Two phenomena distort the requested dot coverage values. First, printing involves a mechanical smearing of the ink that causes dots to enlarge. Second, optical effects within the bulk of the paper cause more light to be absorbed than would be expected from the surface coverage of the dot alone. These phenomena are collected under the term dot gain, which is the percentage by which the light absorption of the printed dots exceeds the requested dot coverage.
Standard offset printing involves a dot gain at 50% of about 24%: when 50% absorption is requested, 74% absorption is obtained. The midtones print darker than requested. This results in a transfer function from code to reflectance that closely resembles the voltage-to-light curve of a CRT. Correction of dot gain is conceptually similar to gamma correction in video: physical correction of the "defect" in the reproduction process is very well matched to the lightness perception of human vision. Coding an image in terms of dot percentage in film involves coding into a roughly perceptually uniform space.
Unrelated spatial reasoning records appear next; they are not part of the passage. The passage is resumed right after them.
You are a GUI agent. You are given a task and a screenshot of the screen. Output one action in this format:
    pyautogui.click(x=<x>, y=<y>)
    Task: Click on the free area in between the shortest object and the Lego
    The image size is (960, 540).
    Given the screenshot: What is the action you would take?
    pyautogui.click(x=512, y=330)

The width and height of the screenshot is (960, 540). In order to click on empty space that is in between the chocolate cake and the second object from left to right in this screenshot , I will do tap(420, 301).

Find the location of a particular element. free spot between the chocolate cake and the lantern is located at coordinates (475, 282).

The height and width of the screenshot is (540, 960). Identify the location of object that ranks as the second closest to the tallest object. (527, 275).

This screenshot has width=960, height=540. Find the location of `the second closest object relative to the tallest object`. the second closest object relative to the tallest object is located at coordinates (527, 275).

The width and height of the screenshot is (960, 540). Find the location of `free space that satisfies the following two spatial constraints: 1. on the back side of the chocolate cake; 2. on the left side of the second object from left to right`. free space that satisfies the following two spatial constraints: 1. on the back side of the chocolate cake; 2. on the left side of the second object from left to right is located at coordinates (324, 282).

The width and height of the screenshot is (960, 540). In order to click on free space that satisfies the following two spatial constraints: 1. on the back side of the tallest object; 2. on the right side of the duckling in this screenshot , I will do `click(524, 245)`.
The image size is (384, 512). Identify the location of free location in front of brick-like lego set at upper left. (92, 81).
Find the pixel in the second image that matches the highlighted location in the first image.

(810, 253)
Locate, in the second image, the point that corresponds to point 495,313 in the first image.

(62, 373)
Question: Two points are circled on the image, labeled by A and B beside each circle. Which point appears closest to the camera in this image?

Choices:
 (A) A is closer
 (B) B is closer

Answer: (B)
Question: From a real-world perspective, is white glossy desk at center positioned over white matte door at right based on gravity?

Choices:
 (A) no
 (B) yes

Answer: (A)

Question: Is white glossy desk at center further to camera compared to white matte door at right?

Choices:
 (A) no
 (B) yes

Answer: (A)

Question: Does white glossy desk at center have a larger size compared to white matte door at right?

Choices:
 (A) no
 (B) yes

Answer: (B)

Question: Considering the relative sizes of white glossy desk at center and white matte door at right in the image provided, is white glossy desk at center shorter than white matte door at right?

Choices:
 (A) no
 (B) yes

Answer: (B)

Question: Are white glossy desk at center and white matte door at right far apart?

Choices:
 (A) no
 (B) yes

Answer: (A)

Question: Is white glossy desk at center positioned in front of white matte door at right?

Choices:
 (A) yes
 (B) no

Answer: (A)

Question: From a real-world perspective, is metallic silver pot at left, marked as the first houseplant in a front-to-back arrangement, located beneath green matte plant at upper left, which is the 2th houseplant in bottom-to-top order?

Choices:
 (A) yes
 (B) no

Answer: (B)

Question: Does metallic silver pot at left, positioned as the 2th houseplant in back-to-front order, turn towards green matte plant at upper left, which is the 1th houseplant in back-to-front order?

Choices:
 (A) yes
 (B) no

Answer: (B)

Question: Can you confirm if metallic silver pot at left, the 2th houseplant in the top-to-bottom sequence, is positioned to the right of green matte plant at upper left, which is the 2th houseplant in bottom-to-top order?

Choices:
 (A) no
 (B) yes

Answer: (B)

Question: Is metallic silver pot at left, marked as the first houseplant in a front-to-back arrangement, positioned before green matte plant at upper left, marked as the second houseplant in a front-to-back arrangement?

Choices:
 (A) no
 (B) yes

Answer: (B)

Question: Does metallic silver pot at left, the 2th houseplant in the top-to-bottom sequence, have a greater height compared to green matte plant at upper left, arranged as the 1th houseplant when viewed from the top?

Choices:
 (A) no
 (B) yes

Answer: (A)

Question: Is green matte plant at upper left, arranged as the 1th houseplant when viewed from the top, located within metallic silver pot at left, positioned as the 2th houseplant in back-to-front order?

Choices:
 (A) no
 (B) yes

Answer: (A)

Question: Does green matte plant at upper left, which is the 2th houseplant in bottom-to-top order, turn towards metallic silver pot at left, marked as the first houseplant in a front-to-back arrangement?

The standard dot gain functions employed in North America and Europe correspond to luminance being reproduced as a power function of the digital code, where the numerical value of the exponent is about 1.75, compared to about 2.2 for video. This is lower than the optimum for perception, but works well for the low contrast ratio of offset printing.
The Macintosh has a power function that is close enough to printing practice that raw QuickDraw codes sent to an imagesetter produce acceptable results. High-end publishing software allows the user to specify the parameters of dot gain compensation.
I have described the linearity of conventional offset printing. Other halftoned devices have different characteristics, and require different corrections.